• [Problem to work on] Nothing but the pictures should be left out when the entries below are duplicated.

START Material to process

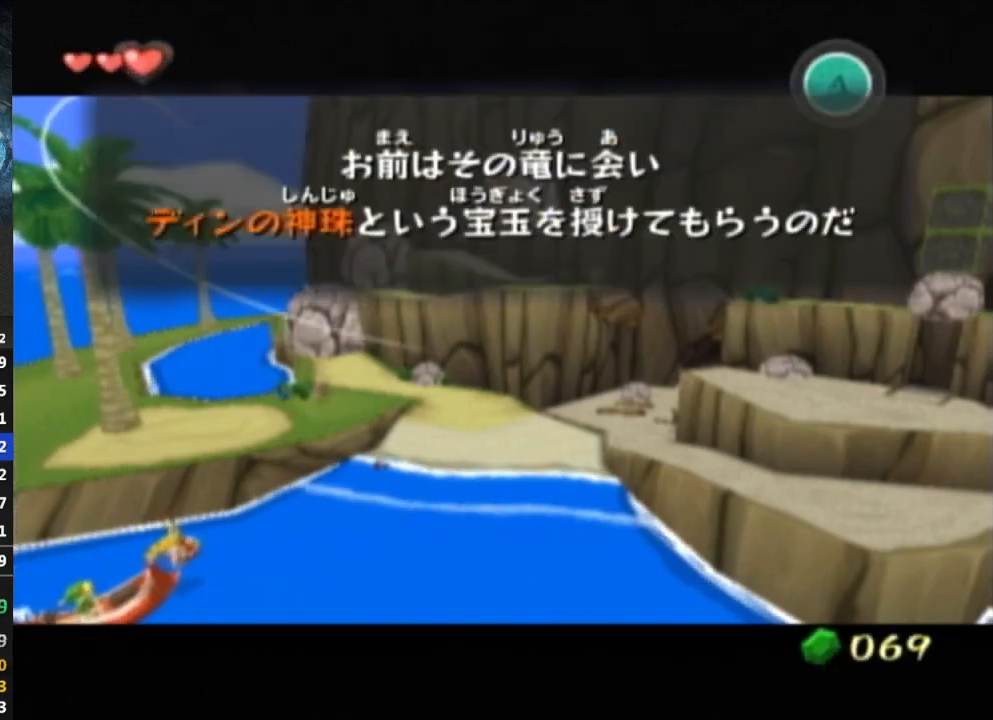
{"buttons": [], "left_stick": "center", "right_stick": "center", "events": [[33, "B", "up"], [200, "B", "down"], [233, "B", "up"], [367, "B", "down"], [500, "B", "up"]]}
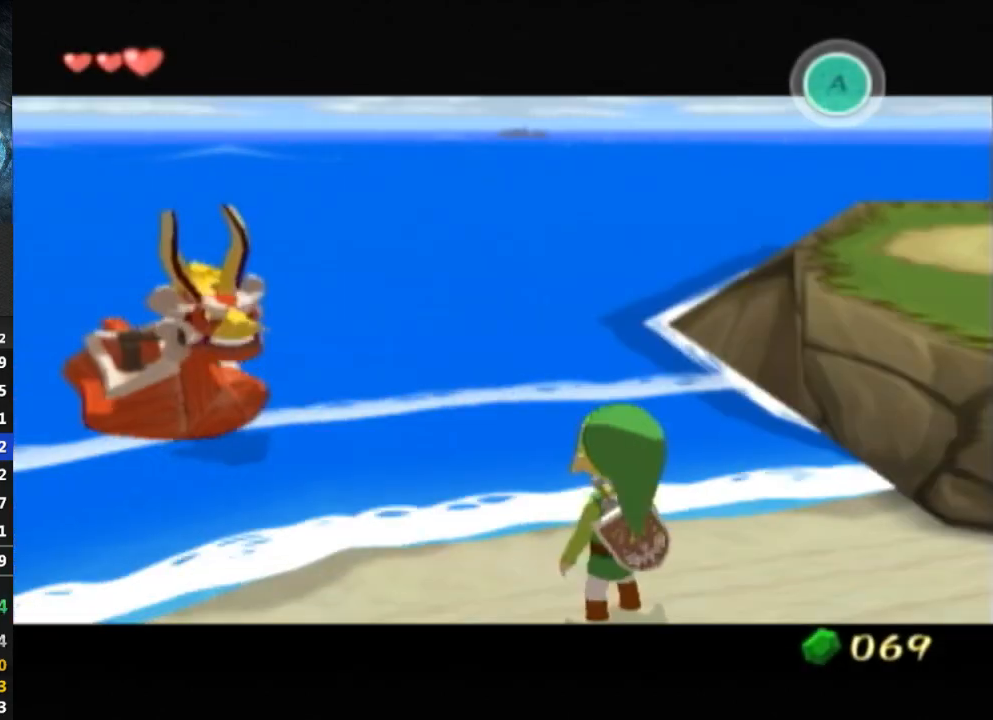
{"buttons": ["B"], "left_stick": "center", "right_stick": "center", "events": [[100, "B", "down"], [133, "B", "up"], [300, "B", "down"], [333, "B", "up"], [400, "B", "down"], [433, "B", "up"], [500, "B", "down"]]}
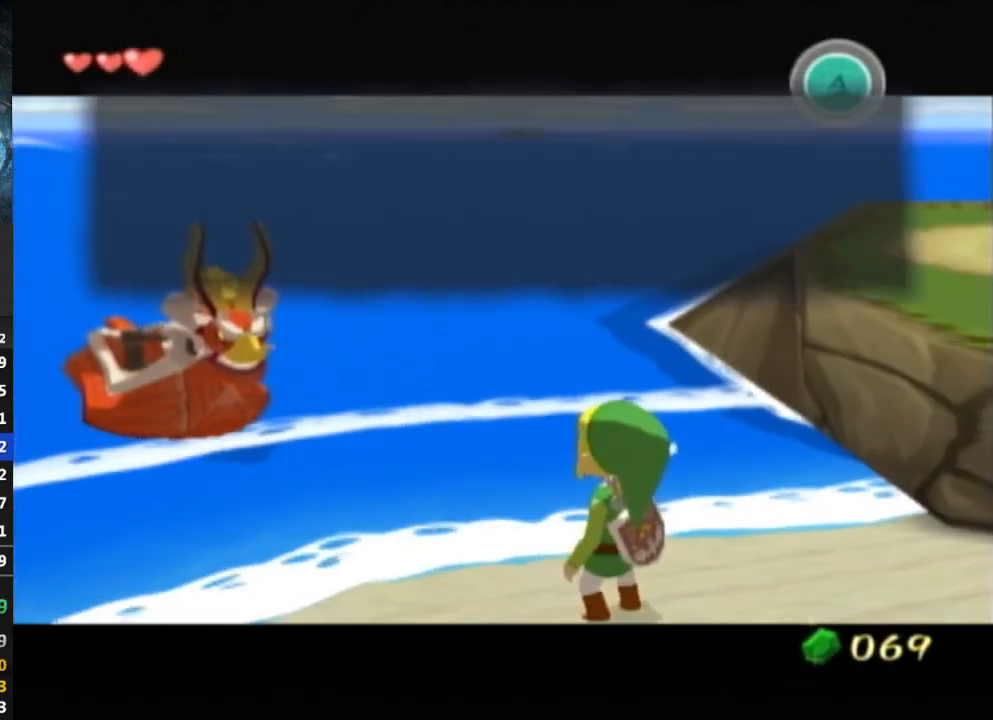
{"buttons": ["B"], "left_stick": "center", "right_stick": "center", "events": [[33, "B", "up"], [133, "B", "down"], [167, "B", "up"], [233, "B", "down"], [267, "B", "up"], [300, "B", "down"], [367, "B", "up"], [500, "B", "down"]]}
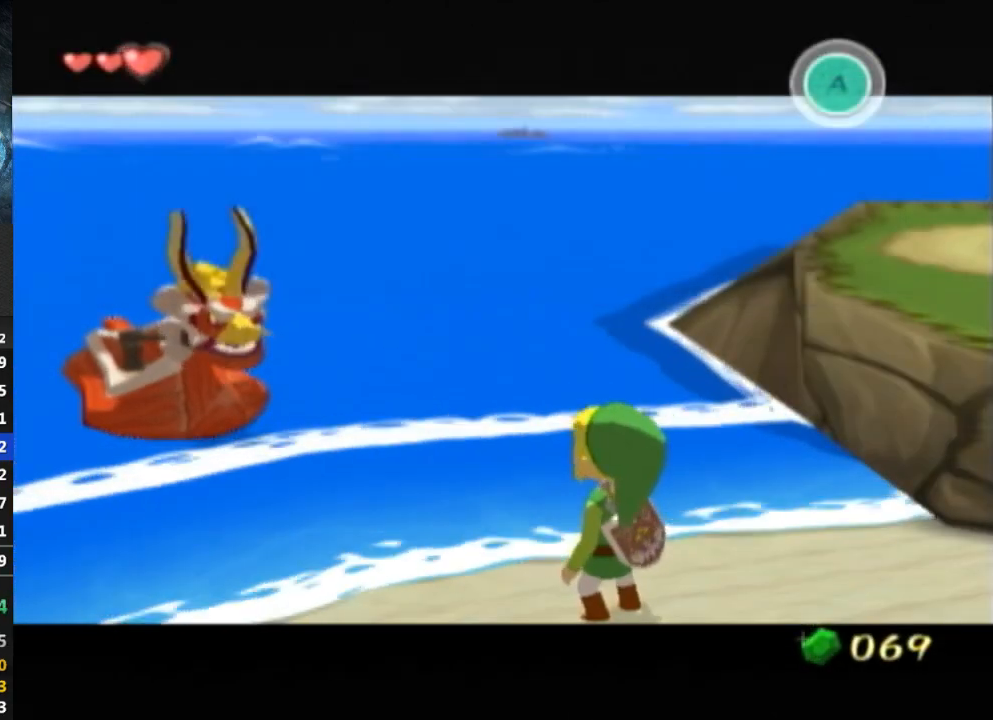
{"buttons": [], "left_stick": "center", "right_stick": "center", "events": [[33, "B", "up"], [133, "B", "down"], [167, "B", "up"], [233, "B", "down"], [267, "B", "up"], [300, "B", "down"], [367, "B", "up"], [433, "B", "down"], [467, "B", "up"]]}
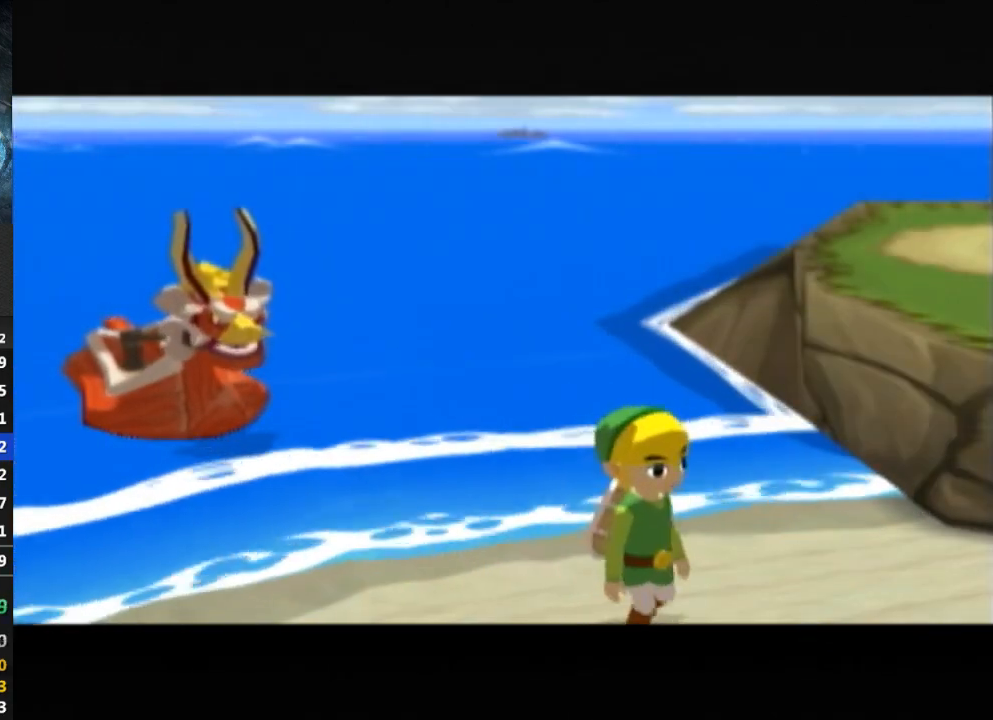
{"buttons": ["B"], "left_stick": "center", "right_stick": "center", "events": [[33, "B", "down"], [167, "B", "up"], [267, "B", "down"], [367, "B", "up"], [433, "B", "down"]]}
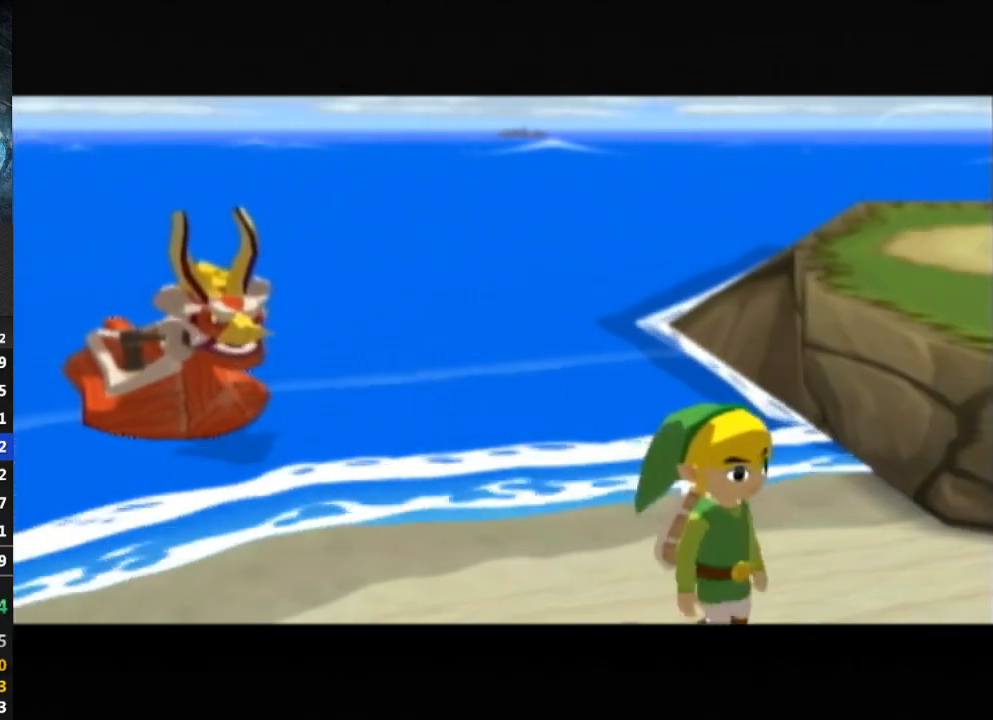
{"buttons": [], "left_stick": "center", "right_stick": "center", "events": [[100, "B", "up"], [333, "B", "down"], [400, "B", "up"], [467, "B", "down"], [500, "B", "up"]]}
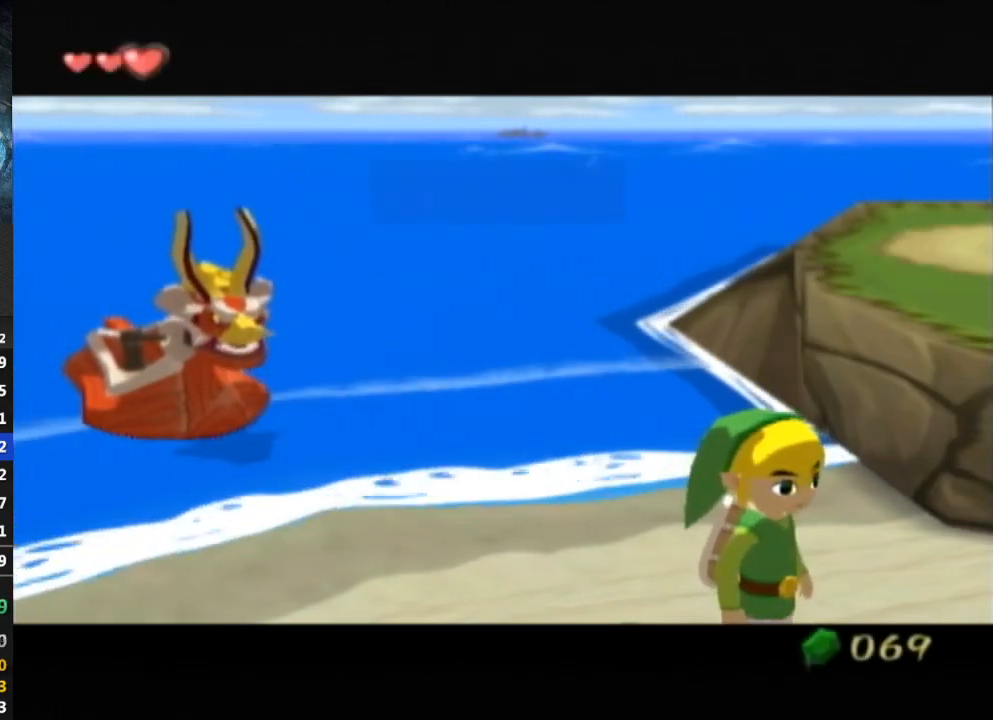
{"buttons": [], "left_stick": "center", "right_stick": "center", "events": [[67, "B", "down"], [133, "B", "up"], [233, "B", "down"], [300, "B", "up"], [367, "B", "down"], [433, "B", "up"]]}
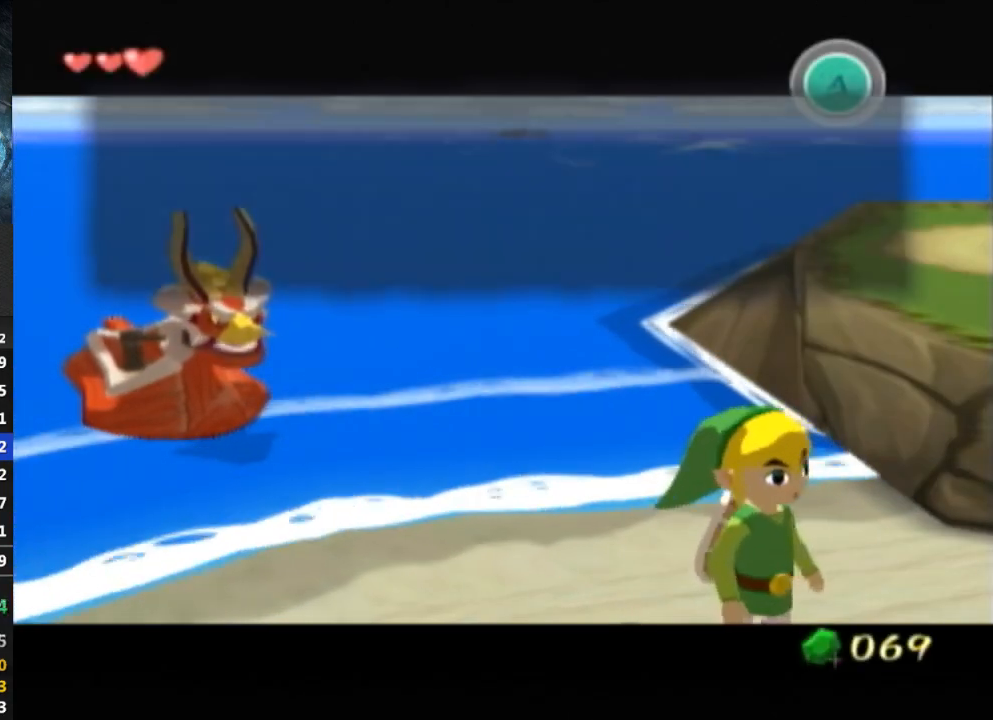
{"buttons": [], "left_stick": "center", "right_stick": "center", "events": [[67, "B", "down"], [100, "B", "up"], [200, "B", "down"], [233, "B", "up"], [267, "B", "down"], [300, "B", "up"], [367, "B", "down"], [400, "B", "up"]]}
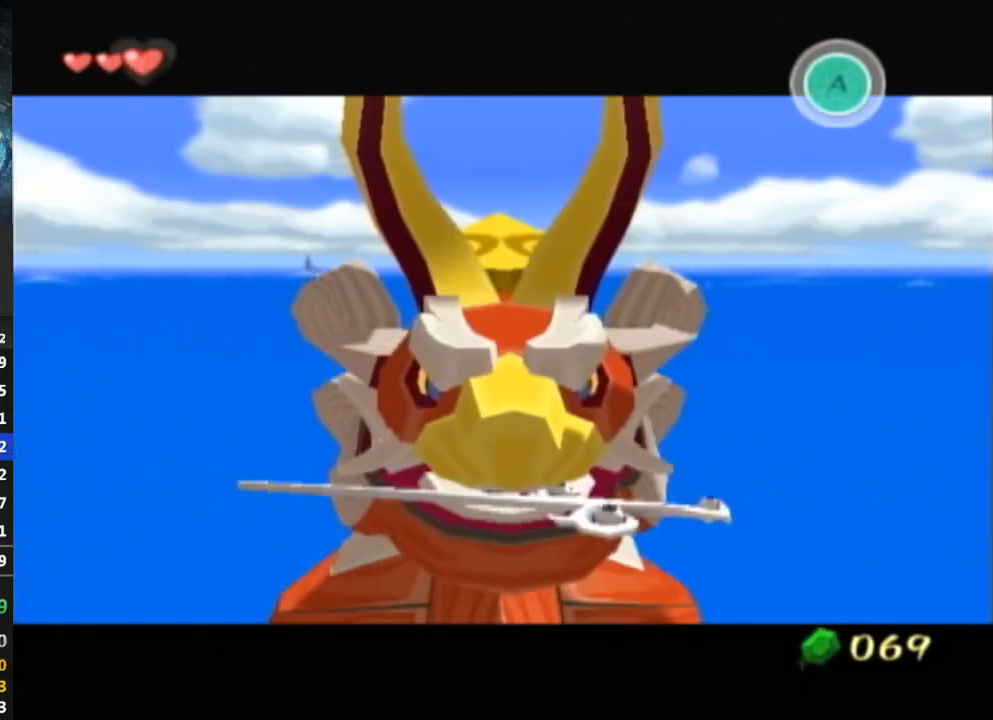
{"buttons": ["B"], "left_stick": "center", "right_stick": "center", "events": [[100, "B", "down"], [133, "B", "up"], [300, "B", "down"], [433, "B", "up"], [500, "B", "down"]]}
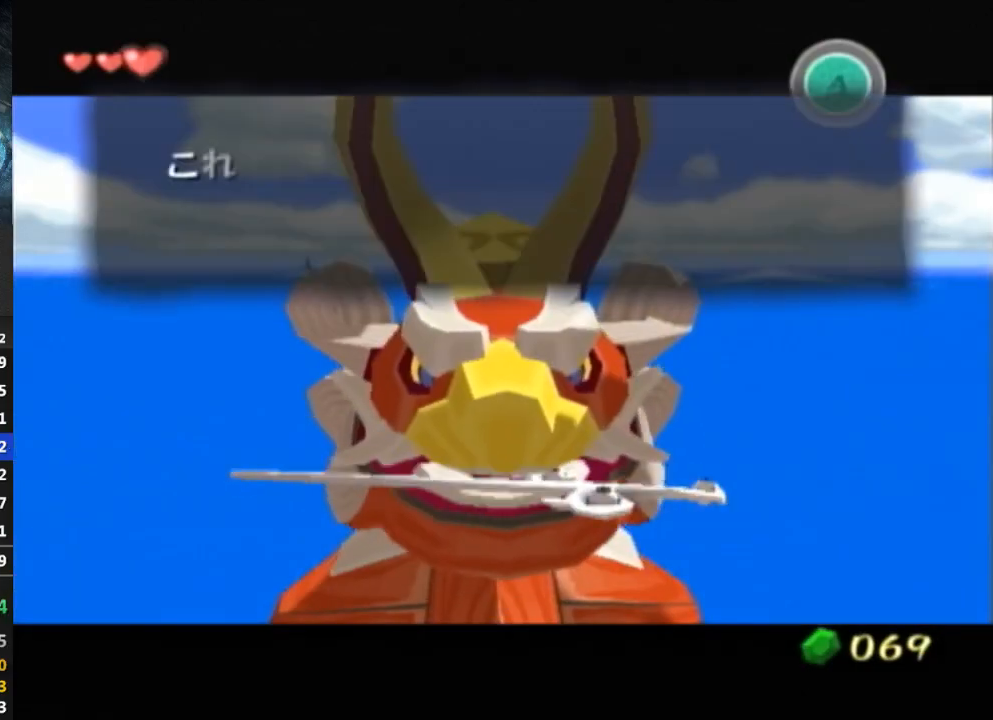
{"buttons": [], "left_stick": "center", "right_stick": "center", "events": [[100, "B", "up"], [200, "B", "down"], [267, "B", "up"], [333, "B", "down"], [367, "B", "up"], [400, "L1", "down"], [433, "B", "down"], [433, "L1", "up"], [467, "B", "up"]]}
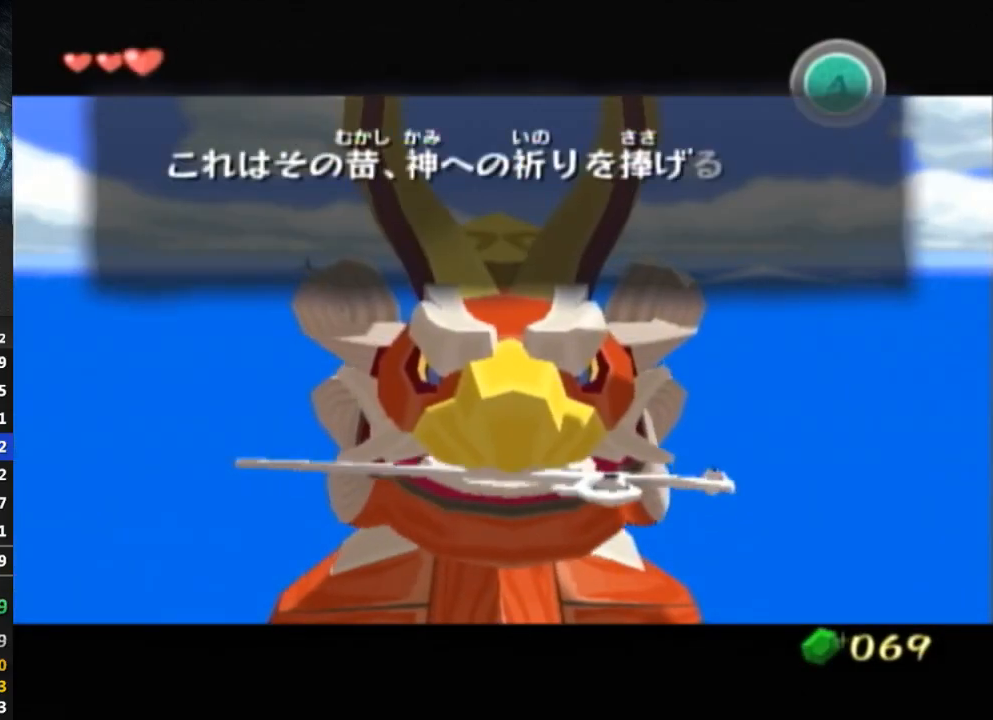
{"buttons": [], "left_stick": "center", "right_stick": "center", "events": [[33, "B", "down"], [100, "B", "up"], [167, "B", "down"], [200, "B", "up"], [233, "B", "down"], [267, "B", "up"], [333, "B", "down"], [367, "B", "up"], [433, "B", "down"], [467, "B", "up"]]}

END Material to process

• [Answer box]
{"buttons": [], "left_stick": "center", "right_stick": "center", "events": [[33, "B", "up"], [200, "B", "down"], [233, "B", "up"], [367, "B", "down"], [500, "B", "up"]]}
{"buttons": ["B"], "left_stick": "center", "right_stick": "center", "events": [[100, "B", "down"], [133, "B", "up"], [300, "B", "down"], [333, "B", "up"], [400, "B", "down"], [433, "B", "up"], [500, "B", "down"]]}
{"buttons": ["B"], "left_stick": "center", "right_stick": "center", "events": [[33, "B", "up"], [133, "B", "down"], [167, "B", "up"], [233, "B", "down"], [267, "B", "up"], [300, "B", "down"], [367, "B", "up"], [500, "B", "down"]]}
{"buttons": [], "left_stick": "center", "right_stick": "center", "events": [[33, "B", "up"], [133, "B", "down"], [167, "B", "up"], [233, "B", "down"], [267, "B", "up"], [300, "B", "down"], [367, "B", "up"], [433, "B", "down"], [467, "B", "up"]]}
{"buttons": ["B"], "left_stick": "center", "right_stick": "center", "events": [[33, "B", "down"], [167, "B", "up"], [267, "B", "down"], [367, "B", "up"], [433, "B", "down"]]}
{"buttons": [], "left_stick": "center", "right_stick": "center", "events": [[100, "B", "up"], [333, "B", "down"], [400, "B", "up"], [467, "B", "down"], [500, "B", "up"]]}
{"buttons": [], "left_stick": "center", "right_stick": "center", "events": [[67, "B", "down"], [133, "B", "up"], [233, "B", "down"], [300, "B", "up"], [367, "B", "down"], [433, "B", "up"]]}
{"buttons": [], "left_stick": "center", "right_stick": "center", "events": [[67, "B", "down"], [100, "B", "up"], [200, "B", "down"], [233, "B", "up"], [267, "B", "down"], [300, "B", "up"], [367, "B", "down"], [400, "B", "up"]]}
{"buttons": ["B"], "left_stick": "center", "right_stick": "center", "events": [[100, "B", "down"], [133, "B", "up"], [300, "B", "down"], [433, "B", "up"], [500, "B", "down"]]}
{"buttons": [], "left_stick": "center", "right_stick": "center", "events": [[100, "B", "up"], [200, "B", "down"], [267, "B", "up"], [333, "B", "down"], [367, "B", "up"], [400, "L1", "down"], [433, "B", "down"], [433, "L1", "up"], [467, "B", "up"]]}
{"buttons": [], "left_stick": "center", "right_stick": "center", "events": [[33, "B", "down"], [100, "B", "up"], [167, "B", "down"], [200, "B", "up"], [233, "B", "down"], [267, "B", "up"], [333, "B", "down"], [367, "B", "up"], [433, "B", "down"], [467, "B", "up"]]}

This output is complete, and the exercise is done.